Our sense of obligation deepens with all this deepening of the value of men, and our conscience becomes only a true response to God's own life and character—in no mere figurative sense the voice of God in us.

And our love becomes simply entering a little way into God's own love, a sharing more and more in his life.

And when one has once seen the social consciousness so transfigured in the light of Christ's revelation, he must believe that then, for the first time, he has seen the social consciousness at its highest, and that it is impossible for him to go back to the lower ideal. If the social consciousness is not an illusion, Christ's thought of God and of the life with God ought to be true; and if the world is an honest world, it is true. It is not only true that Christ has a social teaching, but that the social consciousness absolutely requires Christ's teaching for its own final justification. The Christian truth is so great that it alone can give the social consciousness its fullest meaning, alone can enable it to understand itself, and alone can give it adequate motive and power; for, in Keim's words, "to-day, to-morrow, and forever we can know nothing better than that God is our Father, and that the Father is the rest of our souls."[28]

[18] James, Psychology, Vol. II, pp. 367, 368.
[19] The Philosophical Review, May, 1896, p. 228.
[20] Psychology, Briefer Course, p. 461.
[21] Microcosmus, Vol. II, p. 599.
[22] See King, Reconstruction in Theology, pp. 54, 84, 102.
[23] Theory of Thought and Knowledge, pp. 91, 111.
[24] Ethics and Revelation, pp. 50, 243, 244.
[25] Introduction to Philosophy, pp. 8, 9, 313.
[26] Searchings in the Silence, p. 46.
[27] Quoted by Orr, The Christian View of God and the World, pp. 160, 72.
[28] Quoted by Bruce, The Kingdom of God, p. 157.

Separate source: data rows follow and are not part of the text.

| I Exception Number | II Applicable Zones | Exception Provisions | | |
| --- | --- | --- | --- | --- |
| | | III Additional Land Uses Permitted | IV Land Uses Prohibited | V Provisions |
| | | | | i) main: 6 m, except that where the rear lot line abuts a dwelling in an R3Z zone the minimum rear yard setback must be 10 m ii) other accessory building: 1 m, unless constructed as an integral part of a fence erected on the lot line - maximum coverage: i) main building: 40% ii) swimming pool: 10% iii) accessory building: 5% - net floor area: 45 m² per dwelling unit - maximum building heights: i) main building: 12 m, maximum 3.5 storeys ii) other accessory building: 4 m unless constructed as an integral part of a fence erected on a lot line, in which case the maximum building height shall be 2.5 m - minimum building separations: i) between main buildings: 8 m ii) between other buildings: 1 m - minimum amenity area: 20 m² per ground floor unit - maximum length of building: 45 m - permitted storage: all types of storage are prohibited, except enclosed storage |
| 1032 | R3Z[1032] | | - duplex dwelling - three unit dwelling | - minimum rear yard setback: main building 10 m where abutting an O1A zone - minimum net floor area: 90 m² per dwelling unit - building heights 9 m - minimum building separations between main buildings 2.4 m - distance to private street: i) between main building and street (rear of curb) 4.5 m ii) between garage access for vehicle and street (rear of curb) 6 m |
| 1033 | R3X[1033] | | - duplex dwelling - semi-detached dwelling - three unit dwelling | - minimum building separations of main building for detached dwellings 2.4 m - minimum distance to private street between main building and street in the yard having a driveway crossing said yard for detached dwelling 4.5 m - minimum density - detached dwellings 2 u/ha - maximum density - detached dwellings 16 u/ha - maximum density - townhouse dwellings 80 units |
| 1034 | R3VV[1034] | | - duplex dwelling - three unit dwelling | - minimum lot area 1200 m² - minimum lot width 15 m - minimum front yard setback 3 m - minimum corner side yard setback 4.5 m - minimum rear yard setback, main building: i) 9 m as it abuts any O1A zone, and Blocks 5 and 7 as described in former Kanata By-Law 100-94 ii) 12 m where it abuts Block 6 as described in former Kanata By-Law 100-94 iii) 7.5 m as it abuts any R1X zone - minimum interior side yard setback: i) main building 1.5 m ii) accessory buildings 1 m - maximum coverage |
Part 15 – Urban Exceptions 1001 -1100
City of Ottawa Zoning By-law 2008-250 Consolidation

THE INFLUENCE OF THE SOCIAL CONSCIOUSNESS
UPON THE CONCEPTION OF RELIGION

INTRODUCTION

From the question of the support which Christian faith and doctrine give to the social consciousness, we turn now to the second part of our inquiry: How does this growing social consciousness, not by any means always consciously religious, naturally react upon and affect our conceptions of religion and of theological doctrines?

In this inquiry, we cannot always be sure historically of the exact connection, and, for our present purpose, this is not of prime importance. But we can see, for example, in this second division of our theme, the relations of religion and the social consciousness, and how religion must be conceived if the social consciousness is fully warranted; and this is the main question.

If the definition of theology which has been suggested be adopted—the thoughtful and unified expression of what religion means to us—then it is obvious that any change in conception or emphasis in religion will necessarily affect theological statement. Our inquiry as to the influence of the social consciousness, therefore, naturally begins with religion.